= 提示された文章 =
-*-
新宿少数民族の声

国際ビジネスに長年携わった経験を活かして世相を論じる。

お盆の帰省は各自の判断で

2020-08-06 09:25:36 | コラム
明瞭なようで意味不明の尾身分科会長の記者会見:

昨5日に、尾身分科会会長は西村康稔大臣に先駆けて「お盆の帰省はそれぞれの方の判断で」と言われ、「高齢者に感染しないように十分に配慮して、親戚一同集まって宴会などしない方が」とも念を押されていた。何ら命令も要請もされずに、各自の判断に任せるという、誠に結構な民主的な提言のようだった。

しかしながら、私にはほぼ意味不明のようにしか聞こえなかった。と言うのは「帰省する」とされた人たちは何処から何処に帰るのかが明確ではなかっただけではなく、何処かから(東京からか?)帰省される人たちは「ウイルス感染者である」との前提で提言されたようにしか聞こえなかったからだ。確かに、東京都内の感染者の比率は全国平均よりも高いので、地方で敬遠されるだろうとは理解できる。だが、まさか帰省する人たちが家族ぐるみで感染者ではあるまいと思うのだ。それに、帰省する人たちは東京からだけなのだろうか。私にはその辺りが明快ではなかった。

私事になるが、私は昭和16年に東京から藤沢に疎開を兼ねて転地療養していた。ところが、昭和20年4月に東京に残してきた家がアメリカの空襲で全焼してしまったので、帰るはずだった家も家財も失ってしまった。今では永年お世話になっていた藤沢市から東京都区内に戻っているが、帰省すべき故郷がないのである。そこで、尾身氏の提言も、後出しになった感がある西村康稔大臣の帰省に関する声明も、何処か余所の国の話のようにしか聞こえず現実感がないのが残念である。少なくとも、現時点で私は感染者ではないのだが。
-*-
= 入力データ =
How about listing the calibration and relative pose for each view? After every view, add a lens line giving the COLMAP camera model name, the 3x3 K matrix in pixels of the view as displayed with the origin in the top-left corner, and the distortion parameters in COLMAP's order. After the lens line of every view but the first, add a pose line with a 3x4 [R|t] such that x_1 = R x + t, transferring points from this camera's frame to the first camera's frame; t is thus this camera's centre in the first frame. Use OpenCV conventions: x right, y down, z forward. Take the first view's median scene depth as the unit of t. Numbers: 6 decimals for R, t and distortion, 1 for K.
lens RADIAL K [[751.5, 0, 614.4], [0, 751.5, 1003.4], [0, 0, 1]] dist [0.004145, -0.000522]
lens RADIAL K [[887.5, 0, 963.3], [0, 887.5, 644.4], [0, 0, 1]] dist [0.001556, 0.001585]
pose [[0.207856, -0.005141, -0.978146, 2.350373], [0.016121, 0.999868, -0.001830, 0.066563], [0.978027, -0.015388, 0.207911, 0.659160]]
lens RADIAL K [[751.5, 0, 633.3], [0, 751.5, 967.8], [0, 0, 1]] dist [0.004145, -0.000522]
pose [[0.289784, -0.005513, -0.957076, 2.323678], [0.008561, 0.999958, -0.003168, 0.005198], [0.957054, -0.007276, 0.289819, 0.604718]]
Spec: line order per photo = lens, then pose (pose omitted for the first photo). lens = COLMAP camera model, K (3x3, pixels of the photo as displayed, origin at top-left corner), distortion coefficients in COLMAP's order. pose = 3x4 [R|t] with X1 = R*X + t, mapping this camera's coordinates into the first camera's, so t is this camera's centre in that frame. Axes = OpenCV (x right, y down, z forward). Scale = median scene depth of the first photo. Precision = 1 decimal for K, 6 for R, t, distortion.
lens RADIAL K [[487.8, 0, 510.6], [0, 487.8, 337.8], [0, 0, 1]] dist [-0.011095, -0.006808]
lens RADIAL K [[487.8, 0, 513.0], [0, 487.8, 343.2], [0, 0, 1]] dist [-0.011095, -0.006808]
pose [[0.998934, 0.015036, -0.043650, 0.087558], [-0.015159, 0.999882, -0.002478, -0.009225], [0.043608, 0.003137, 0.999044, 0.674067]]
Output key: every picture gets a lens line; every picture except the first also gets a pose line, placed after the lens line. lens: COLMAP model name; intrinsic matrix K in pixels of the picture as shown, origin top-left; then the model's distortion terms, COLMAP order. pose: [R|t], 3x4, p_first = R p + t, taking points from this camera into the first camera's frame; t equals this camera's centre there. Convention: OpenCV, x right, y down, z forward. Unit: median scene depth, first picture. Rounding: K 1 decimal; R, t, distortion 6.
-*-
提示された文章で、筆者にとってお盆の帰省に関する尾身氏の提言も西村康稔大臣の声明も現実感がない理由を、1〜3文で説明してください。

筆者は昭和16年に東京から藤沢に転地療養していたが、昭和20年4月に東京に残してきた家がアメリカの空襲で全焼し、帰るはずだった家も家財も失った。今は東京都区内に戻っているものの帰省すべき故郷がないため、どちらの話も何処か余所の国の話のようにしか聞こえない。